> **What needs to be done**: Produce word for word the lines of the data below running from the one that has "Revenue Workflows" to the one that has "the energy system.", inclusive, and no others.

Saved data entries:
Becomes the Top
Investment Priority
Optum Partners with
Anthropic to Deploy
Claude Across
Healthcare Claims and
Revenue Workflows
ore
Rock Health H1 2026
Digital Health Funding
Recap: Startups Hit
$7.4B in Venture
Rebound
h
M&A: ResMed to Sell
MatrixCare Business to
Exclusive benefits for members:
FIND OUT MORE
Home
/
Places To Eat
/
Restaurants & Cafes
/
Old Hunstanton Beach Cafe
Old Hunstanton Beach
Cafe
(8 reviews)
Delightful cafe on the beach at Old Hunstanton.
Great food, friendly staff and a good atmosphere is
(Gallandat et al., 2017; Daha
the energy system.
* * *
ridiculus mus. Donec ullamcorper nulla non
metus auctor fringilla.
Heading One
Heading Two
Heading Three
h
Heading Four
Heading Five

> **Output**:
Revenue Workflows
ore
Rock Health H1 2026
Digital Health Funding
Recap: Startups Hit
$7.4B in Venture
Rebound
h
M&A: ResMed to Sell
MatrixCare Business to
Exclusive benefits for members:
FIND OUT MORE
Home
/
Places To Eat
/
Restaurants & Cafes
/
Old Hunstanton Beach Cafe
Old Hunstanton Beach
Cafe
(8 reviews)
Delightful cafe on the beach at Old Hunstanton.
Great food, friendly staff and a good atmosphere is
(Gallandat et al., 2017; Daha
the energy system.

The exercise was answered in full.